Day 2: Departed camp at 6:15am (-10 C and calm wind) and worked up the glacier to the top of the Conrad Icefield. Instead of following the route as described in the guide book we stayed skiers left aiming for GR088246 which deposited us at heli flags. A notch through the rock ridge got us easily to the top of the Conrad Icefield. We doubled poled down the gentle glacier to an icefall at GR063271 which we took on skiers left near the rocks. Skins back on to work up around Mt Thorington then another good run down to Crystalline Pass. We spent a 1 1/2 hours brewing up then started the long contour to Climax Col. This is one of the cruxes of the trip and should be done in the am but we found ourselves dealing with it at 5pm. Steep boot packing and a cornice got us to the narrow ridge. The other side is very steep and west facing thus baking in the sun. We probably should have waited but pushed on through some spooky snow (Mike ski cut a size 1 wet point release). A short 100m descent from the col then we skinned up to the Hume Pass (heli flags) at 6:45. The descent from Hume Pass was the worse of the trip: bad snow compounded by bad visibility. We dropped off the ridge too early instead of following it to the actual Hume Pass. We paid for our mistake by losing time negotiating cliff bands. We bumbled our way down to treeline and started setting up camp at 8pm @ 6000ft in the trees.
west side of Climax Col (Daryl Ross photo)
Day 3: We managed to leave camp by 5:30am reaching Snowman (aka Snowmobile) Lake at 7:15am. Sled tracks and highpoint marks everywhere. Quite industrial for the backcountry. Luckily it was not the weekend. We hit Syncline pass at 11am (L SW, SH 5 on 3mm MFC) and skied the Vermont Glacier down to treeline opting to avoid the Syphanx high route. A hot, sunny slog got us to the ridge above and east of the Syphanx Col (GR983456). We then skied an awesome Bobby Burns heli run (Action Direct) straight down to our cache in Malachite Creek. An evening of cheese smokies, brie, two bite brownies and 12-year old Glen Livet helped recharge the batteries.

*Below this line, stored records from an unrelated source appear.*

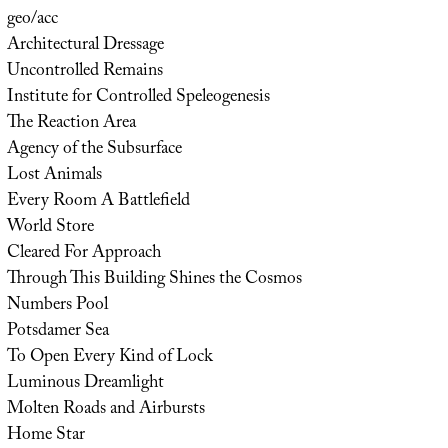
geo/acc
Architectural Dressage
Uncontrolled Remains
Institute for Controlled Speleogenesis
The Reaction Area
Agency of the Subsurface
Lost Animals
Every Room A Battlefield
World Store
Cleared For Approach
Through This Building Shines the Cosmos
Numbers Pool
Potsdamer Sea
To Open Every Kind of Lock
Luminous Dreamlight
Molten Roads and Airbursts
Home Star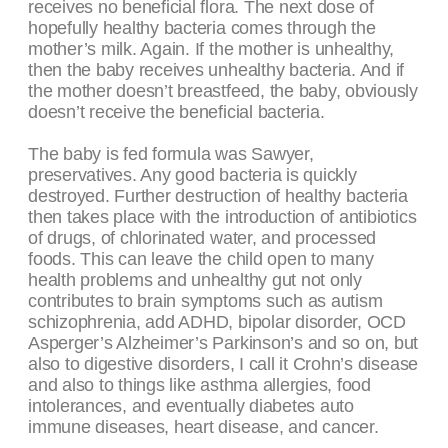
receives no beneficial flora. The next dose of
hopefully healthy bacteria comes through the
mother’s milk. Again. If the mother is unhealthy,
then the baby receives unhealthy bacteria. And if
the mother doesn’t breastfeed, the baby, obviously
doesn’t receive the beneficial bacteria.
The baby is fed formula was Sawyer,
preservatives. Any good bacteria is quickly
destroyed. Further destruction of healthy bacteria
then takes place with the introduction of antibiotics
of drugs, of chlorinated water, and processed
foods. This can leave the child open to many
health problems and unhealthy gut not only
contributes to brain symptoms such as autism
schizophrenia, add ADHD, bipolar disorder, OCD
Asperger’s Alzheimer’s Parkinson’s and so on, but
also to digestive disorders, I call it Crohn’s disease
and also to things like asthma allergies, food
intolerances, and eventually diabetes auto
immune diseases, heart disease, and cancer.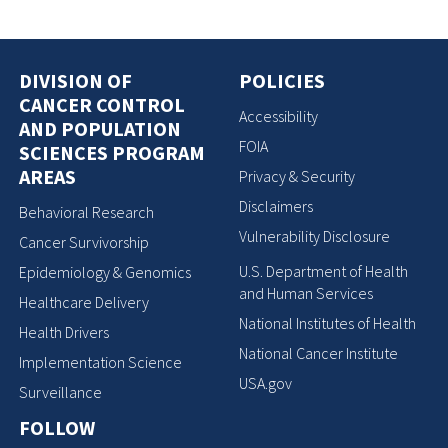
DIVISION OF
POLICIES
CANCER CONTROL
Accessibility
AND POPULATION
FOIA
SCIENCES PROGRAM
AREAS
Privacy & Security
Disclaimers
Behavioral Research
Vulnerability Disclosure
Cancer Survivorship
U.S. Department of Health
Epidemiology & Genomics
and Human Services
Healthcare Delivery
National Institutes of Health
Health Drivers
National Cancer Institute
Implementation Science
USA.gov
Surveillance
FOLLOW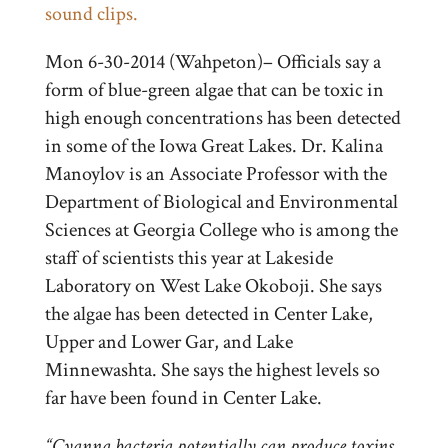
sound clips.
Mon 6-30-2014 (Wahpeton)– Officials say a
form of blue-green algae that can be toxic in
high enough concentrations has been detected
in some of the Iowa Great Lakes. Dr. Kalina
Manoylov is an Associate Professor with the
Department of Biological and Environmental
Sciences at Georgia College who is among the
staff of scientists this year at Lakeside
Laboratory on West Lake Okoboji. She says
the algae has been detected in Center Lake,
Upper and Lower Gar, and Lake
Minnewashta. She says the highest levels so
far have been found in Center Lake.
“Cyanna bacteria potentially can produce toxins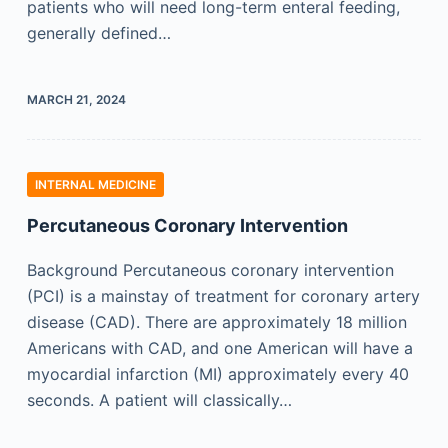
patients who will need long-term enteral feeding,
generally defined…
MARCH 21, 2024
INTERNAL MEDICINE
Percutaneous Coronary Intervention
Background Percutaneous coronary intervention
(PCI) is a mainstay of treatment for coronary artery
disease (CAD). There are approximately 18 million
Americans with CAD, and one American will have a
myocardial infarction (MI) approximately every 40
seconds. A patient will classically…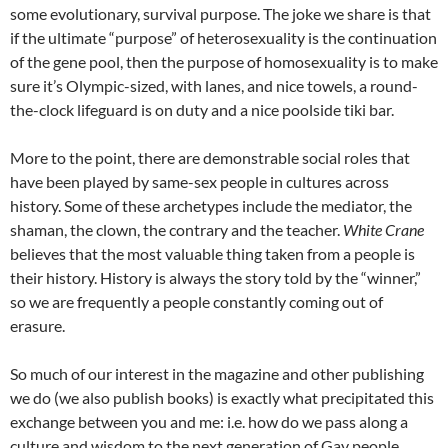
some evolutionary, survival purpose. The joke we share is that
if the ultimate “purpose” of heterosexuality is the continuation
of the gene pool, then the purpose of homosexuality is to make
sure it’s Olympic-sized, with lanes, and nice towels, a round-
the-clock lifeguard is on duty and a nice poolside tiki bar.
More to the point, there are demonstrable social roles that
have been played by same-sex people in cultures across
history. Some of these archetypes include the mediator, the
shaman, the clown, the contrary and the teacher.
White
Crane
believes that the most valuable thing taken from a people is
their history. History is always the story told by the “winner,”
so we are frequently a people constantly coming out of
erasure.
So much of our interest in the magazine and other publishing
we do (we also publish books) is exactly what precipitated this
exchange between you and me: i.e. how do we pass along a
culture and wisdom to the next generation of Gay people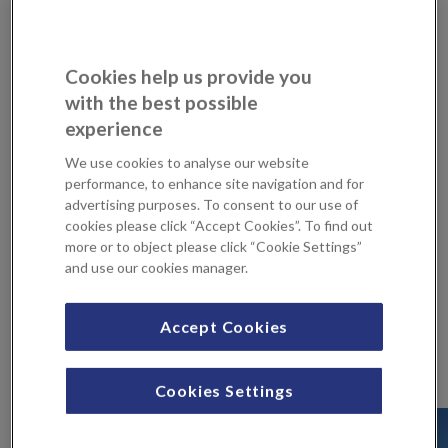
At KIMS Hospital we recently celebrated the
reconfiguration of our wards, which has led to an
improved experience for our patients. Geoffrey
Cookies help us provide you
Raisbeck, the chair of our Patient Forum, joined us to
with the best possible
celebrate the official reopening. On behalf of the
experience
Patient Forum, he cut the ribbon and shared some
kind words, thanking all our wonderful […]
We use cookies to analyse our website
performance, to enhance site navigation and for
advertising purposes. To consent to our use of
S
cookies please click “Accept Cookies”. To find out
more or to object please click “Cookie Settings”
e
and use our cookies manager.
a
r
c
Accept Cookies
Latest news
h
f
Cookies Settings
o
r
: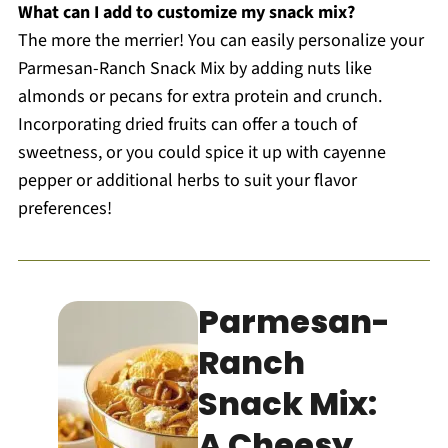
What can I add to customize my snack mix?
The more the merrier! You can easily personalize your
Parmesan-Ranch Snack Mix by adding nuts like
almonds or pecans for extra protein and crunch.
Incorporating dried fruits can offer a touch of
sweetness, or you could spice it up with cayenne
pepper or additional herbs to suit your flavor
preferences!
Parmesan-
Ranch
Snack Mix:
A Cheesy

east side of Climax Col (Daryl Ross photo)
Day 4: Left camp at 5:45am then used boot crampons to climb the steep slope to Malachite Col (9:30am). At this point, our blue sky weather changed to whiteout conditions on the Carbonate Icefield. As we neared the western edge of the glacier, Daryl, second from the front, fell into a crevasse. At that pint Mike realized he was also on a snow bridge. An intense hour ensued as Daryl extracted himself from the slot and we probed our way to solid ground. We booted down the scree ridge onto International Glacier at 12:30 and used the compass and GPS to navigate our way to the valley. We hit the International Hut at 3:45 and brewed up for over an hour. We left at 5pm intent on reaching McMurdo Hut that night. Complex route finding through cliffs and spurs south of Mt David ate up time and we ended up bivying high on the south ridge of Mt David. We dug in at 9:30 and finally went to bed at midnight.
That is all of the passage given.